*Your task*:
Among the entries below, retype exactly the lines starting with the one with "6: (352, 571, 1.15)" and going on through the one with "53: (893, 23, 4.40)", but not the pictures.

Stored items
>>>>

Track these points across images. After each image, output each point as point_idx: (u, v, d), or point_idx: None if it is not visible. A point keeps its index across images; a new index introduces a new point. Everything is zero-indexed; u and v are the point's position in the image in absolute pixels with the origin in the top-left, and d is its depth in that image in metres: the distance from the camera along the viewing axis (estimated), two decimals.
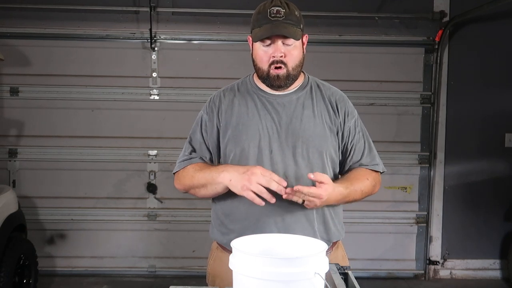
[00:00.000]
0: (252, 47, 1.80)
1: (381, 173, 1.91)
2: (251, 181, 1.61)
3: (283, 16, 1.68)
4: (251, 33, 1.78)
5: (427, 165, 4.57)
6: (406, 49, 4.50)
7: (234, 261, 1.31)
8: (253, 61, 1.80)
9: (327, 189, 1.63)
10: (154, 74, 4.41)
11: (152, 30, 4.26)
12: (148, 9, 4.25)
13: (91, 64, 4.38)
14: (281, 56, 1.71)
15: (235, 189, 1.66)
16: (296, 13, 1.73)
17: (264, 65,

<<<<
>>>>

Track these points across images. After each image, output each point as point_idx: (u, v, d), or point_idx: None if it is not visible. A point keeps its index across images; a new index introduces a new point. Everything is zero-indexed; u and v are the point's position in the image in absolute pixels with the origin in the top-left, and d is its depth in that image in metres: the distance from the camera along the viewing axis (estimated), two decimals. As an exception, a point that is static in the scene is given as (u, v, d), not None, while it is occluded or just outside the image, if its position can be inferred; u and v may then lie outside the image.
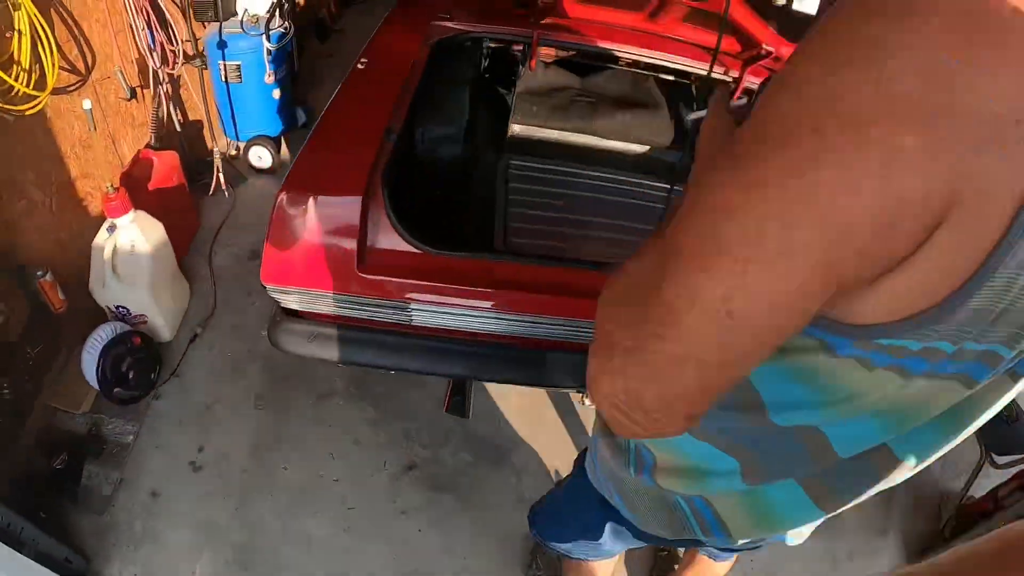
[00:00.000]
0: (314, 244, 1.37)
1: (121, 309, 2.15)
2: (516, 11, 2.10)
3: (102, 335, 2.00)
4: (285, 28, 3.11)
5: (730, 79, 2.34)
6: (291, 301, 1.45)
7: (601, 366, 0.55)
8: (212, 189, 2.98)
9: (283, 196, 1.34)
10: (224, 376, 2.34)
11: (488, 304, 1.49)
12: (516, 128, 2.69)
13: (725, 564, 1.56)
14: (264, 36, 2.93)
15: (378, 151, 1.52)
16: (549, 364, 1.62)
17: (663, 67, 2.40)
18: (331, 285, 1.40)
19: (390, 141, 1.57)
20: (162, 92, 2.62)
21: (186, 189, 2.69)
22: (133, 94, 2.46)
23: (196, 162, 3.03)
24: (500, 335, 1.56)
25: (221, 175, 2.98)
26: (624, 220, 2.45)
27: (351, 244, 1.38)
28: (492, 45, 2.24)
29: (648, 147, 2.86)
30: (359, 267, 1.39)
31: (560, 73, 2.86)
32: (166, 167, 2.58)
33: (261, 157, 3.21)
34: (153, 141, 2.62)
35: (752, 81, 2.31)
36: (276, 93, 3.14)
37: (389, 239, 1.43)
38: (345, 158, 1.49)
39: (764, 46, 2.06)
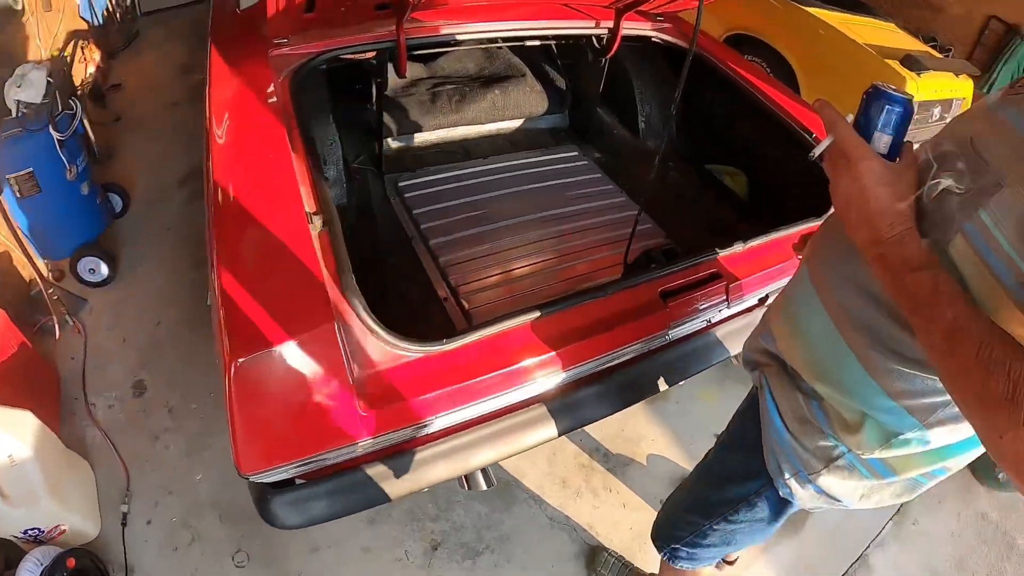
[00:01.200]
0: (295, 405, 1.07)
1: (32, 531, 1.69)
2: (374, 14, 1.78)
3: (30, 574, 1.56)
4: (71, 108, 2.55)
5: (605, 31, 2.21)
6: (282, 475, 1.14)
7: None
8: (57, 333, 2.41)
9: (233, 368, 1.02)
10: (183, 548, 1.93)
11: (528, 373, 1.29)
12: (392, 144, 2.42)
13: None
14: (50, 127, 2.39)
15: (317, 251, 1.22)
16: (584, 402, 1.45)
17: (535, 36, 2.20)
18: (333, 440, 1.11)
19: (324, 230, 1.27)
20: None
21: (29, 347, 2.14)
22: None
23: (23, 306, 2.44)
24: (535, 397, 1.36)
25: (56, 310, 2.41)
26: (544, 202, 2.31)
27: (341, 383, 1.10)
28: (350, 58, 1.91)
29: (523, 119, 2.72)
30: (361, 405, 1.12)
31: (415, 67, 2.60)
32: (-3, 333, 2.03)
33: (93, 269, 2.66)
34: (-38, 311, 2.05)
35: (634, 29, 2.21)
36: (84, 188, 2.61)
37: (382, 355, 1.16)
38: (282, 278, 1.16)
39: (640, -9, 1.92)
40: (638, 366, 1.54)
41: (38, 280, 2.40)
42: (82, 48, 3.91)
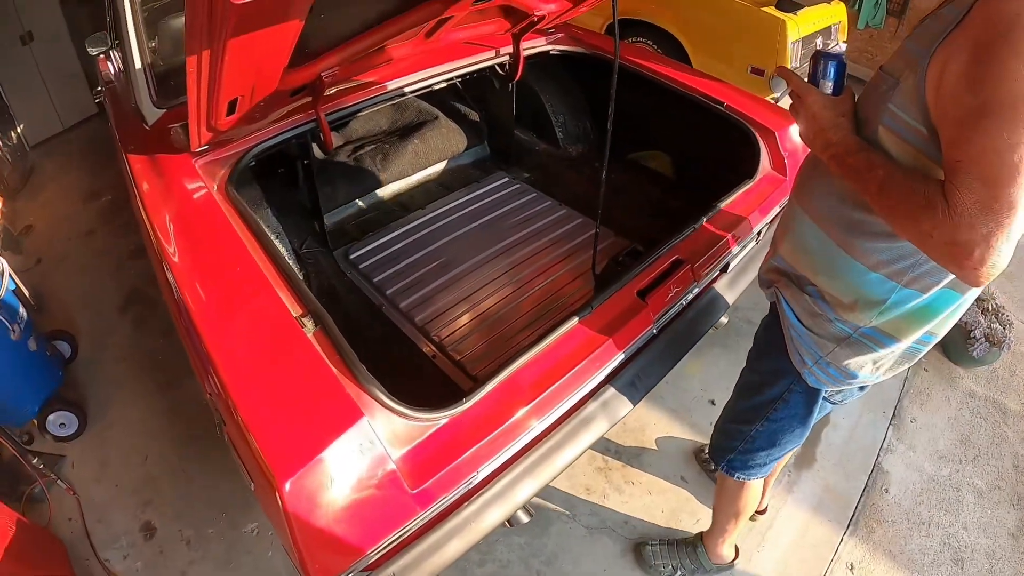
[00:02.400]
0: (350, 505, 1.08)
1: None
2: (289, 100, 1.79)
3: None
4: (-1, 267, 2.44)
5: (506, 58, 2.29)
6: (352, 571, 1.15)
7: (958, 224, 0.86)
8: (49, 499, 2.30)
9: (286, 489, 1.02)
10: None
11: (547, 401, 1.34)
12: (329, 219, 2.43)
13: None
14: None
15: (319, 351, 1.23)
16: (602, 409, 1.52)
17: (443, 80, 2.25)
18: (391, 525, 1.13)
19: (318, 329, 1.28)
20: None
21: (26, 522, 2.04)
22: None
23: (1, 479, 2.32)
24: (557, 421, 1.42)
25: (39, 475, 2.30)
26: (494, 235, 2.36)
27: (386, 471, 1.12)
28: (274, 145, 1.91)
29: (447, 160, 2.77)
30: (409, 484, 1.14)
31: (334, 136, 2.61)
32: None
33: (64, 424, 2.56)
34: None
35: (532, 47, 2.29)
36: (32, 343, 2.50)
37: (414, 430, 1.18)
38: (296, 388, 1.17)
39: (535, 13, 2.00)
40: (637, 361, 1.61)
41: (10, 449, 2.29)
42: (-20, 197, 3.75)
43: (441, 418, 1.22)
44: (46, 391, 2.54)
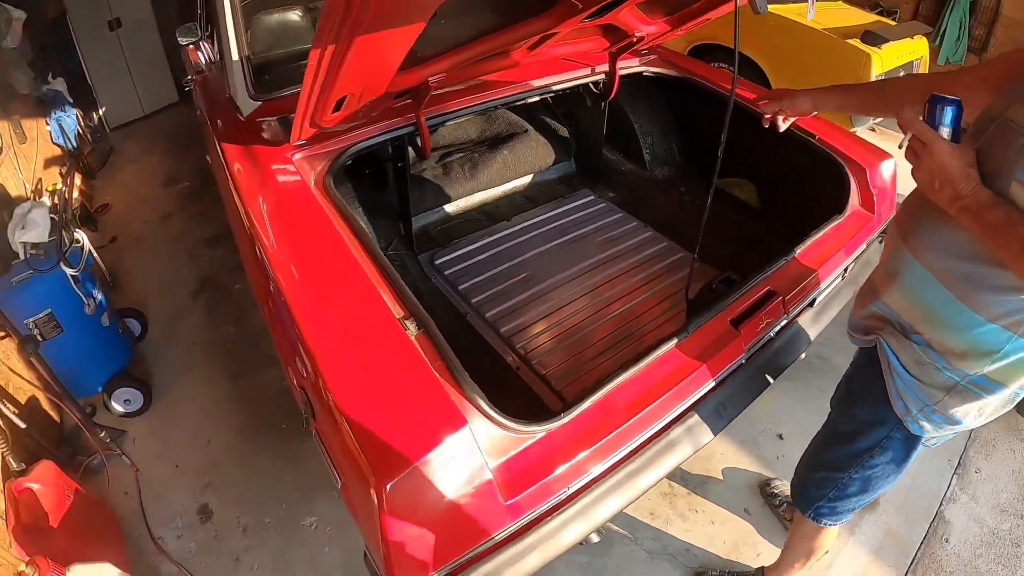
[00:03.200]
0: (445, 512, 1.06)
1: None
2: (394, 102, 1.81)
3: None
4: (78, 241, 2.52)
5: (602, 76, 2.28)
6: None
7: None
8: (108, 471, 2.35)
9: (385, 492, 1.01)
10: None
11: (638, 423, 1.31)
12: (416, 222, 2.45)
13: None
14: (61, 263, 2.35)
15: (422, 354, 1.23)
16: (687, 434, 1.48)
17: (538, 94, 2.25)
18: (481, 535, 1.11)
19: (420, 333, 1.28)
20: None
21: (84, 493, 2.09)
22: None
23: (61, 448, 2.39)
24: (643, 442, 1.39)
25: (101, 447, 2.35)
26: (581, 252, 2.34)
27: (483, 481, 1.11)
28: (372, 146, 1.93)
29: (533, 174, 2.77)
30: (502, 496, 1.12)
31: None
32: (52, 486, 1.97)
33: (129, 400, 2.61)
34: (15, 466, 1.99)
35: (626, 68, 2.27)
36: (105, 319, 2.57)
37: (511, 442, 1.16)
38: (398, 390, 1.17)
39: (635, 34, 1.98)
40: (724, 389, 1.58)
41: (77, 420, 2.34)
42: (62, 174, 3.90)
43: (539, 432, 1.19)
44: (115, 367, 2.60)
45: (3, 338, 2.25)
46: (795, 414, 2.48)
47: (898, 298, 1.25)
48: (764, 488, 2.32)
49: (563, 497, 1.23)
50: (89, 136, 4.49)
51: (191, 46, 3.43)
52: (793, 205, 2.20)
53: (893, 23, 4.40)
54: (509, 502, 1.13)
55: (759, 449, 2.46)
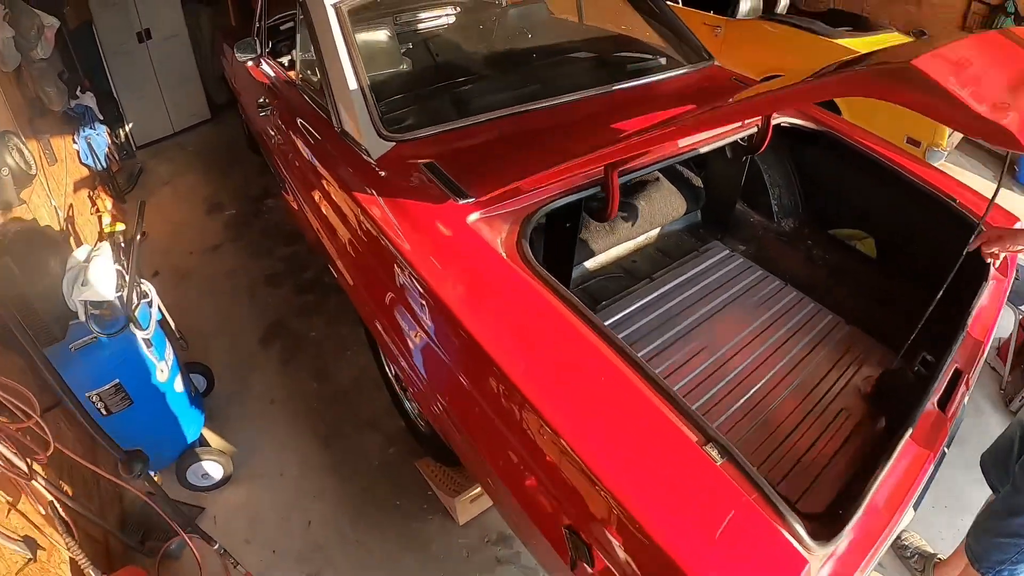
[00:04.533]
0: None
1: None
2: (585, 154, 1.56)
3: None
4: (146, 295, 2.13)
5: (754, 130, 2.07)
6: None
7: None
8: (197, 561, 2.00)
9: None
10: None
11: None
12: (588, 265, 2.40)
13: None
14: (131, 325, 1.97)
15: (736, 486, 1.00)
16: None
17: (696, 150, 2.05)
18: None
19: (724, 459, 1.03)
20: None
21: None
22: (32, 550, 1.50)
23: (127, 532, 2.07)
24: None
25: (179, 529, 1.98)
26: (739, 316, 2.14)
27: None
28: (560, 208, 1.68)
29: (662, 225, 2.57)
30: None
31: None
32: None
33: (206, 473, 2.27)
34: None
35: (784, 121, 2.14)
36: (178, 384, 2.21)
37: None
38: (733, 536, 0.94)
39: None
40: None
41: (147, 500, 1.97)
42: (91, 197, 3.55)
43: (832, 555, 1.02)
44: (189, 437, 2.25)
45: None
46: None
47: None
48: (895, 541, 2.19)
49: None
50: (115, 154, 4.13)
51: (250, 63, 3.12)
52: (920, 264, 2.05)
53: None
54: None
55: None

<<<<

*Task result*:
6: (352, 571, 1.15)
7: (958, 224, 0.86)
8: (49, 499, 2.30)
9: (286, 489, 1.02)
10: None
11: (547, 401, 1.34)
12: (329, 219, 2.43)
13: None
14: None
15: (319, 351, 1.23)
16: (602, 409, 1.52)
17: (443, 80, 2.25)
18: (391, 525, 1.13)
19: (318, 329, 1.28)
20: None
21: (26, 522, 2.04)
22: None
23: (1, 479, 2.32)
24: (557, 421, 1.42)
25: (39, 475, 2.30)
26: (494, 235, 2.36)
27: (386, 471, 1.12)
28: (274, 145, 1.91)
29: (447, 160, 2.77)
30: (409, 484, 1.14)
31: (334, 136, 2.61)
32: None
33: (64, 424, 2.56)
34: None
35: (532, 47, 2.29)
36: (32, 343, 2.50)
37: (414, 430, 1.18)
38: (296, 388, 1.17)
39: (535, 13, 2.00)
40: (637, 361, 1.61)
41: (10, 449, 2.29)
42: (-20, 197, 3.75)
43: (441, 418, 1.22)
44: (46, 391, 2.54)
[00:03.200]
0: (445, 512, 1.06)
1: None
2: (394, 102, 1.81)
3: None
4: (78, 241, 2.52)
5: (602, 76, 2.28)
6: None
7: None
8: (108, 471, 2.35)
9: (385, 492, 1.01)
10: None
11: (638, 423, 1.31)
12: (416, 222, 2.45)
13: None
14: (61, 263, 2.35)
15: (422, 354, 1.23)
16: (687, 434, 1.48)
17: (538, 94, 2.25)
18: (481, 535, 1.11)
19: (420, 333, 1.28)
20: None
21: (84, 493, 2.09)
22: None
23: (61, 448, 2.39)
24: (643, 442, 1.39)
25: (101, 447, 2.35)
26: (581, 252, 2.34)
27: (483, 481, 1.11)
28: (372, 146, 1.93)
29: (533, 174, 2.77)
30: (502, 496, 1.12)
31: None
32: (52, 486, 1.97)
33: (129, 400, 2.61)
34: (15, 466, 1.99)
35: (626, 68, 2.27)
36: (105, 319, 2.57)
37: (511, 442, 1.16)
38: (398, 390, 1.17)
39: (635, 34, 1.98)
40: (724, 389, 1.58)
41: (77, 420, 2.34)
42: (62, 174, 3.90)
43: (539, 432, 1.19)
44: (115, 367, 2.60)
45: (3, 338, 2.25)
46: (795, 414, 2.48)
47: (898, 298, 1.25)
48: (764, 488, 2.32)
49: (563, 497, 1.23)
50: (89, 136, 4.49)
51: (191, 46, 3.43)
52: (793, 205, 2.20)
53: (893, 23, 4.40)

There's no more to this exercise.